在極度絕望,輾轉反側中,她猛然想起了一個終極命題,在抗生素殺不死細菌的情況下,這世間還有沒有能殺死細菌的東西?當然有!

細菌也是生物,身處自然界的食物鏈中,它的天敵在自然界必然存在,一物降一物是自然的鐵律。

而這個天敵,便是中學生物課本上早已學過的東西──噬菌體!

噬菌體是病毒中一個特殊的群體,它們會有針對性地寄生到特定的細菌或真菌體內,進行自我複制繁殖,從內部將細菌蠶食瓦解。

由於噬菌體是病毒,它對細菌的攻擊是「物理攻擊」,完全不會存在抗藥性的問題。

如果能找到相應的噬菌體,不是就可以殺死Patterson體內的鮑曼不動桿菌,挽救他的生命了嗎?

聽起來是個不錯的選項,為什麼一開始就沒有想到呢?這事兒說起來容易,操作起來難度相當大…

首先,地球上噬菌體的種類就多得嚇人,那數量是10的N次方,短時間要找到有效的噬菌體,無疑於大海撈針…

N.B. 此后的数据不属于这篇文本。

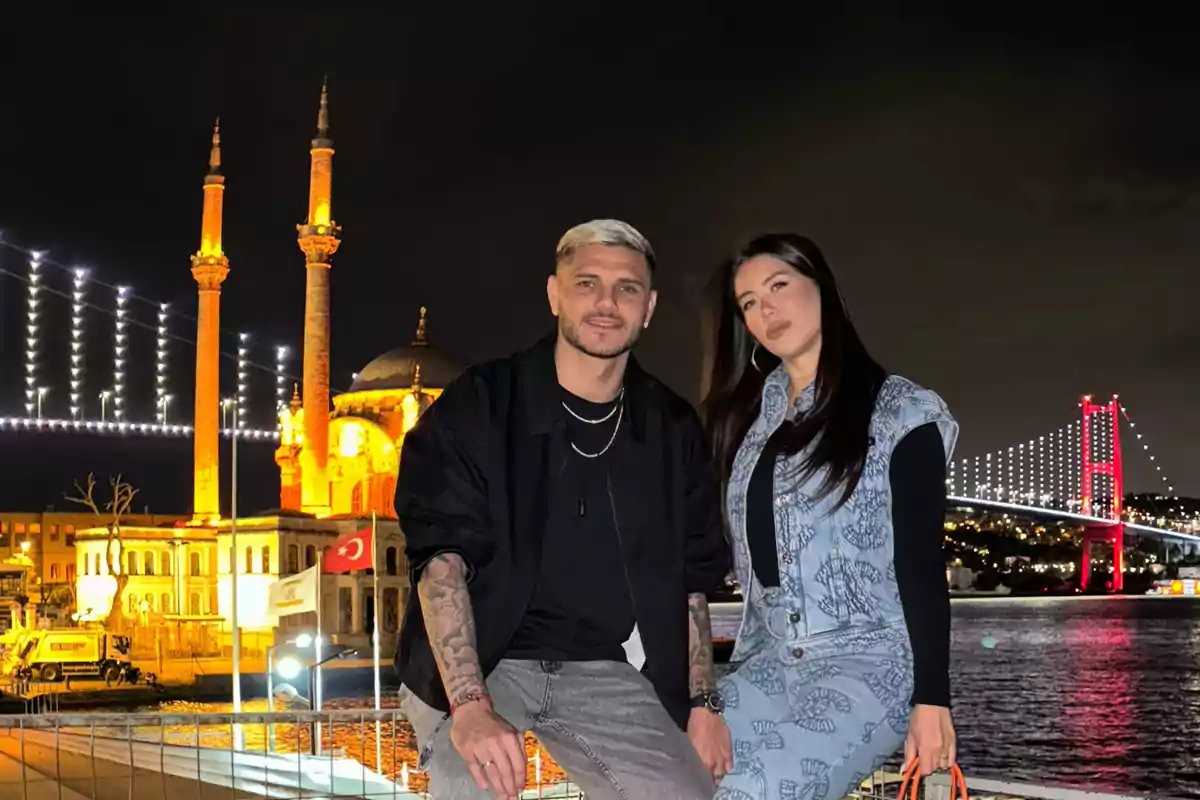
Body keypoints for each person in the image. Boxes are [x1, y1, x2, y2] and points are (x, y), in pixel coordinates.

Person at [394, 219, 733, 799]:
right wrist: (470, 707)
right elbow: (441, 560)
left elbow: (691, 580)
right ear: (555, 294)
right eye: (586, 283)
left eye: (626, 288)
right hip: (486, 660)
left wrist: (703, 705)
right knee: (471, 786)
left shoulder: (671, 428)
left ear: (648, 307)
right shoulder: (482, 403)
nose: (606, 303)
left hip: (597, 668)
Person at [699, 233, 959, 800]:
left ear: (824, 290)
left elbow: (920, 560)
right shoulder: (749, 423)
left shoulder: (900, 411)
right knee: (667, 773)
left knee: (748, 790)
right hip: (768, 661)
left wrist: (932, 700)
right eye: (748, 302)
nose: (764, 310)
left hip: (869, 665)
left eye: (779, 286)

其次,噬菌體療法是被主流醫學界認為的邊緣療法,儘管一個世紀以前的1915年就被發現,也曾在20世紀盛行一時,然而,隨著抗生素的異軍突起和大範圍推廣,噬菌體漸漸被人們遺忘,淹沒在歷史中…

但現在,在主流醫療方法宣布無效的情況下,要挽救丈夫的生命,Strathdee只能重拾這把對付細菌的上古寶劍──噬菌體療法。

可是,到哪裡去找這把古劍的「鑄劍師」呢?!

萬幸的是,這樣的「鑄劍師」居然還存在於世,並且正在靜候時機,重回主流醫學界的視野。

身為全球健康研究所的頭兒,Strathdee的職業圈和人脈幫了她大忙…

在她決定採用噬菌體療法之後,周圍的醫生以及醫學界的同僚都幫她四處打聽,終於找到了這位「鑄劍師」──馬裡蘭海軍醫學實驗室的Theron Hamilton少校。

Hamilton少校是海軍醫學實驗中心負責生化防禦研究的主管,早在十五年前,軍隊醫學中心就注意到了抗生素在與細菌的對抗中節節敗退的問題,於是特地設立了這個實驗室,重啟噬菌體,這一古老抗菌武器的研究…

如今,Hamilton少校的實驗室是目前世界上最大的噬菌體實驗室之一,蒐集了超過300多種有效噬菌體。

而伊戰中曾廣泛傳播的鮑曼不動桿菌,當然也上了他們的研究名單…

得知這個消息,Strathdee第一時間向Hamilton少校求助,Hamilton少校很樂意提供噬菌體的治療方案,但治療還面臨一個現實問題──沒有美國食品藥品監督管理局(Food and Drug Administration,FDA)的批准,否則他的治療將面臨違法的風險。

而FDA那裡能否審批通過也是一個未知數,因為Hamilton的噬菌體只在老鼠身上做過活體實驗,從來沒有用於人體,但病情實在刻不容緩,Strathdee一面動員醫學界的同仁們積極遊說FDA,一邊和Hamilton共同製定治療方案。

而此時此刻,Patterson的腎功能已經衰竭,需要靠透析維持,還陷入持續的昏迷,僅殘存模糊的意識。

Strathdee在床邊握著丈夫的手,一字一句說到:「親愛的,告訴我你是否願意戰鬥下去?我不願你僅僅為了我而苦苦支撐,如果你決定讓我放手一搏,就捏一下手吧!」虛弱中的Patterson用力捏了捏妻子的手…

各方都在和時間賽跑,Hamilton少校在加緊培育有效的噬菌體,Strathdee和同仁們在做FDA的工作,當治療準備就緒時,FDA關於這次治療的特批文件也下來了。

終於,第一批噬菌體被送到了Patterson的病榻前,Strathdee形容當時的心情──比婚禮時帶上戒指那一刻還欣喜!

噬菌體分別通過靜脈和胸前的導管注入到Patterson的體內…這是一個歷史性的時刻,Patterson成為了美國歷史上第一個接受噬菌體治療的人──通過往體內注入噬菌體病毒,讓病毒殺死體內的細菌!

治療的過程沒有出現大的波折,噬菌體產生了良好的效果,Patterson身體和意識都開始慢慢恢復,昏迷了幾個星期,他第一次睜開雙眼,又過了一段時間,他開始借助拐杖慢慢下地走路了…

Patterson是幸運的,他的幸運不在於擁有一位醫學專家妻子,更在於妻子的絕不放棄!

然而,Patterson事件的後續影響還沒有結束…

作為美國第一例接受噬菌體療法成功康復的人,他的事蹟也挽救了Hamilton少校的實驗室。

Hamilton少校的實驗室曾因對噬菌體療法的研究廣受詬病,好幾次差點被關停,多年來也有無數人打小報告,攻擊這個實驗室是軍隊的「財務黑洞」,主流的製藥界更是對他們嗤之以鼻,極盡抹黑之能事。

Hamilton少校已經和Strathdee以及幾位醫學界同仁合作,推出一本關於噬菌體療法的宣傳書籍,呼籲人們重新審視抗生素的問題,重拾噬菌體這個古老的武器。

他同時也表示,由於噬菌體(生物)無法像抗生素(化合物)那樣申請專利,也就不能帶來有效而可觀的利潤,噬菌體療法在美國能否重回主流醫學界,前面的道路依然困難重重。